The family of a black teenager who was punched and handcuffed by three South Bend police officers then subdued with a stun gun in a case of mistaken identity is questioning why jurors awarded them just $18 in a lawsuit accusing the officers of violating his constitutional rights.
"We're black, so we automatically lose," the young man's father, Dan Franklin, told the South Bend Tribune. "The boy should've got something — they punched him, shot him in the side with a Taser gun — but we had nobody on our side."
In its Aug. 1 verdict, the federal jury in Fort Wayne ordered the three officers to each pay DeShawn Franklin and his parents $1 each for violating their constitutional protection against unlawful entry and another $1 each for violating their constitutional protection against unlawful seizure, for a total of $18.

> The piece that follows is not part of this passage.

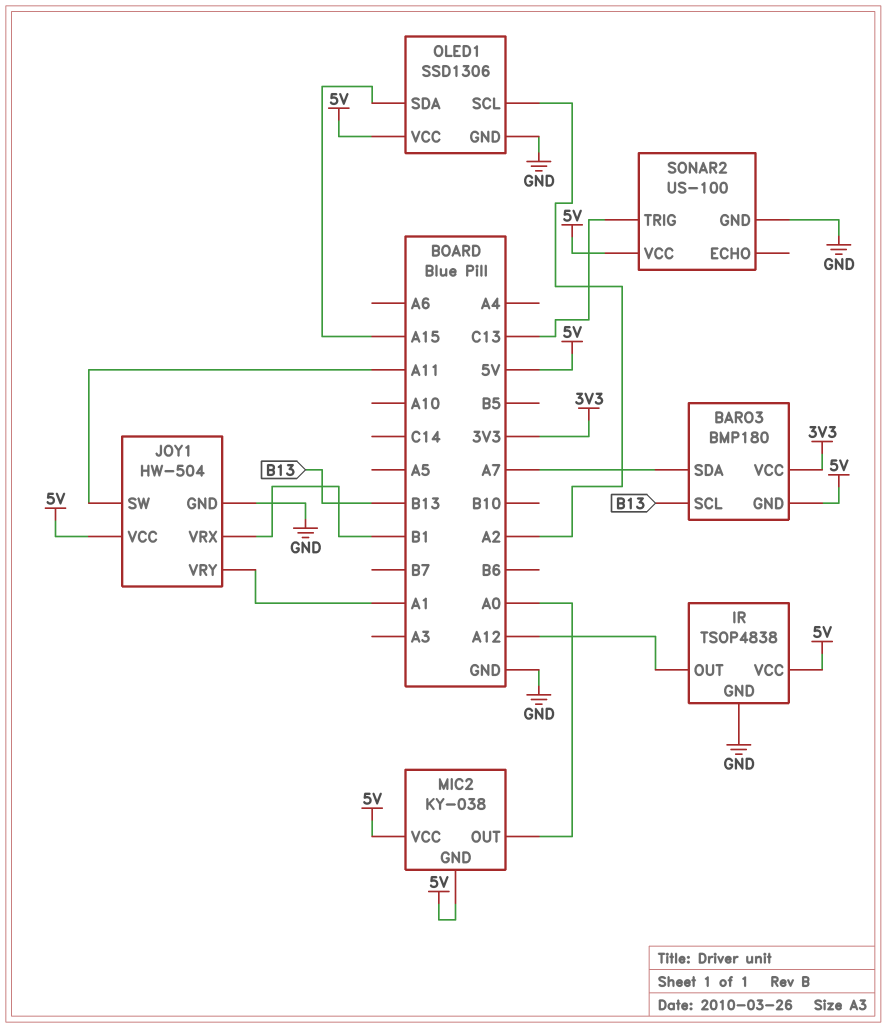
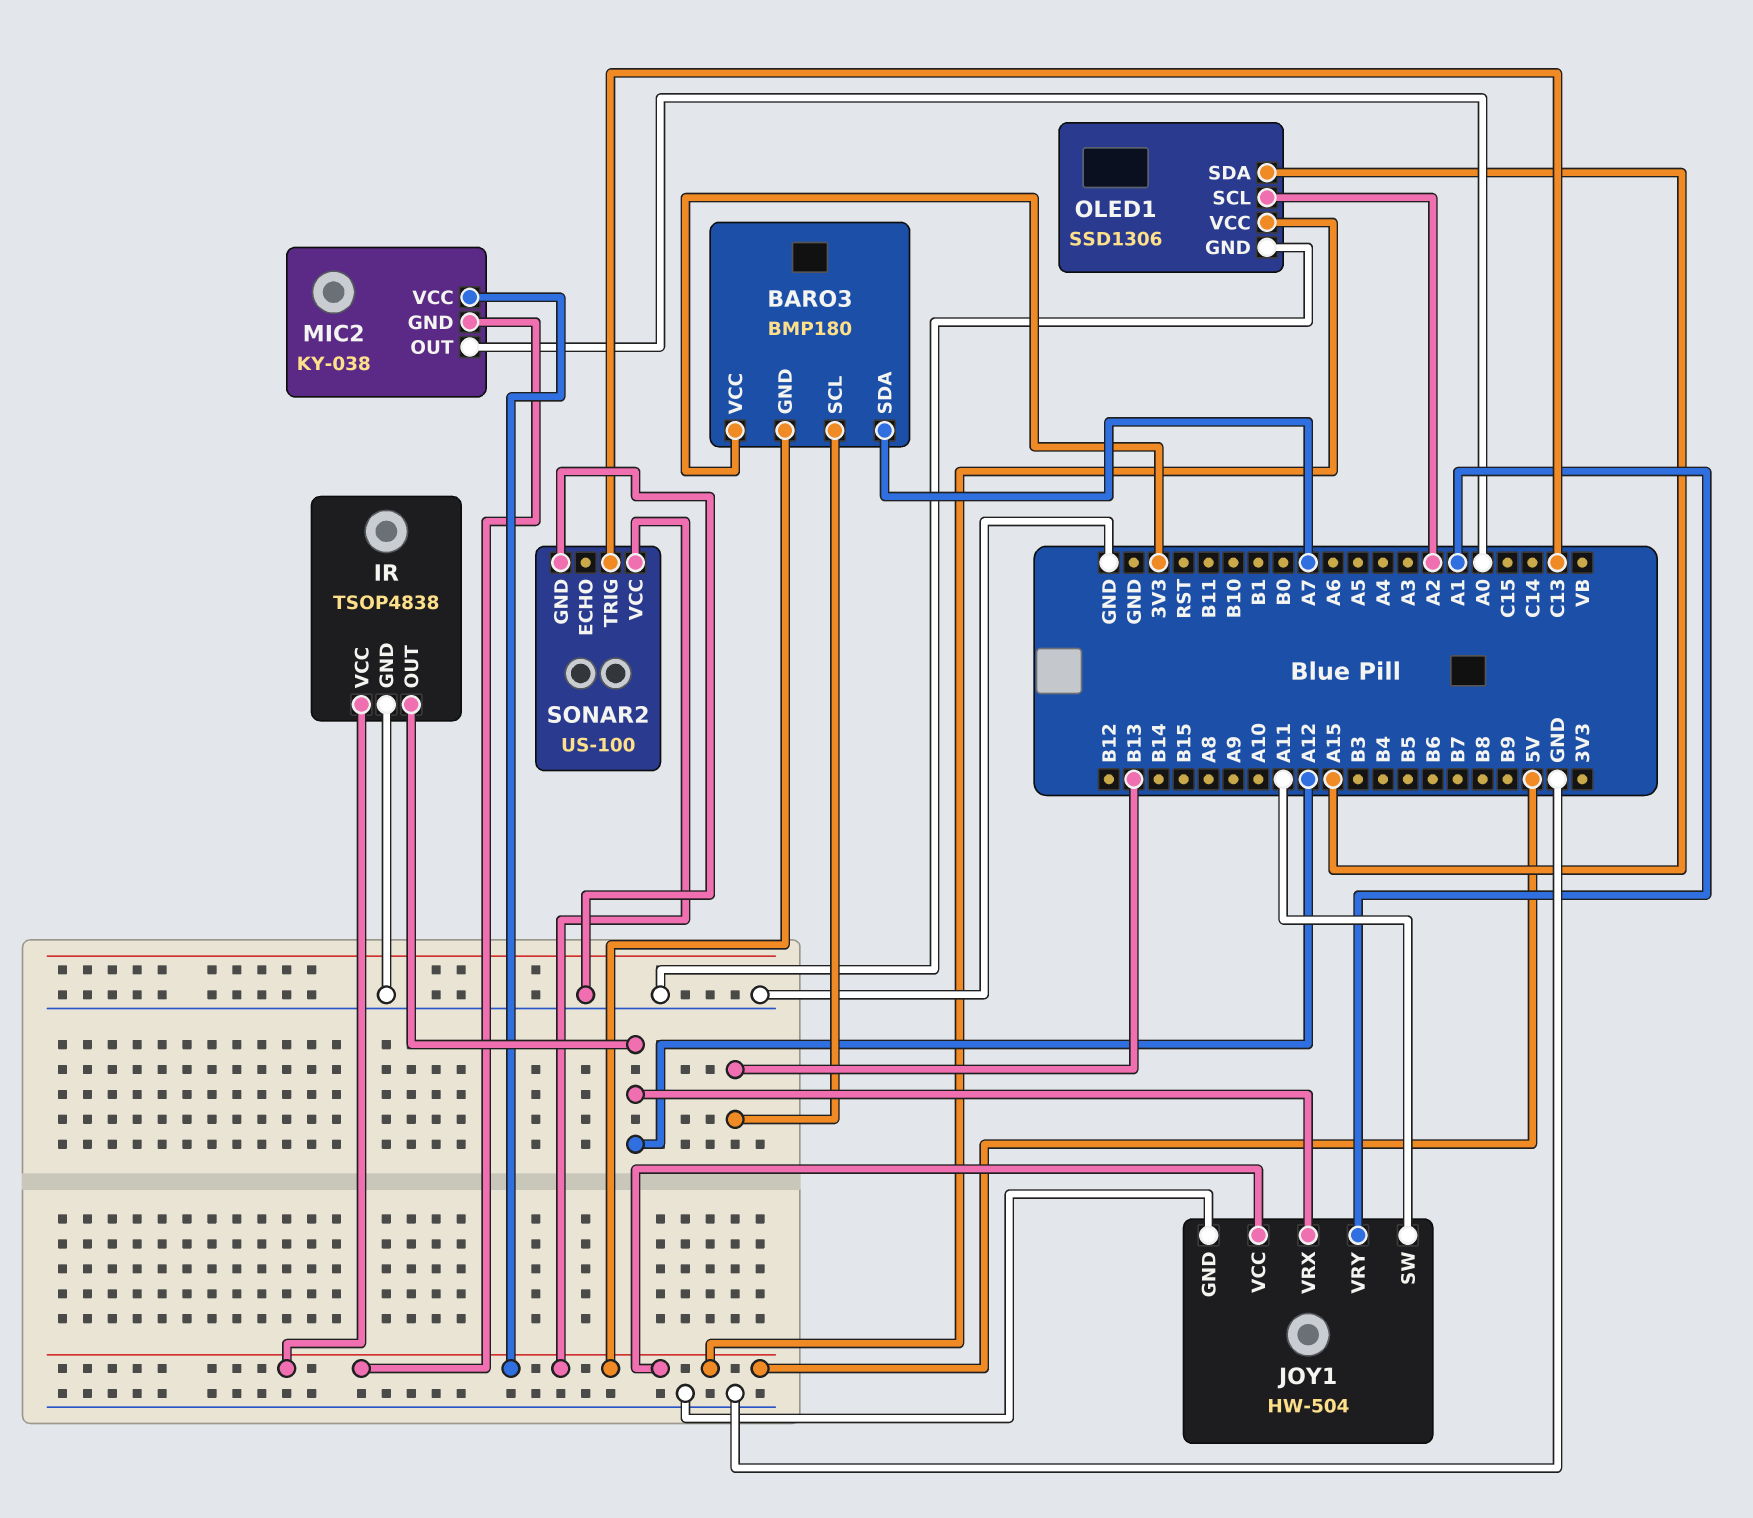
JOY1 pin VRX: B1 -> A12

The jury rejected claims of false arrest or false imprisonment and battery.
In July 2012, officers responded to an early morning domestic violence call. A 31-year-old woman told police her boyfriend, who was Franklin's older brother, assaulted her. She gave officers a description of a slim black male with dreadlocks. She told them he was headed to his parents' house.
Franklin's mother answered the door and officers, guns drawn, forced their way inside. They found DeShawn Franklin, then 17, in bed and thought he was their suspect. Officers tried to handcuff the still-sleeping teenager who, startled, jumped out of bed and lunged at them. He was punched three times in the face and the officers used a stun gun. They realized after putting him in a police car that they had the wrong man. His brother was never arrested.
The officers apologized to DeShawn Franklin and acknowledged their actions were appropriate, according to a police report.
"Nobody's constitutional rights should be worth a dollar — it doesn't matter the color of your skin," DeShawn Franklin said.
Mayor Pete Buttigieg said the city made the family five offers to settle the case, including one of $15,000.
City attorney Peter Agostino said the Franklins failed to prove damages beyond the rights violations, saying no wages were lost or medical bills incurred.
"Without any evidence of that or similar damages, there's nothing to base an award on," Agostino said. "So you're left with a nominal award of $1."
Agostino said the Franklins' attorney should have told them to settle.
Johnny Ulmer, the family's attorney, said such cases can be worth up to $300,000 and that the city never offered more than $10,000.
"If they would have put an amount on the table that I felt was appropriate, we would have settled it," Ulmer told The Indianapolis Star. "What happened that night, the physical abuse that DeShawn suffered — they were slapping my clients in the face with the offer they put out there."
City spokesman Kevin Lawler says the officers were disciplined, including written reprimands and that they received additional training on Fourth Amendment rights. He said the police force developed a new procedure manual and provided ethics and diversity classes for the entire force.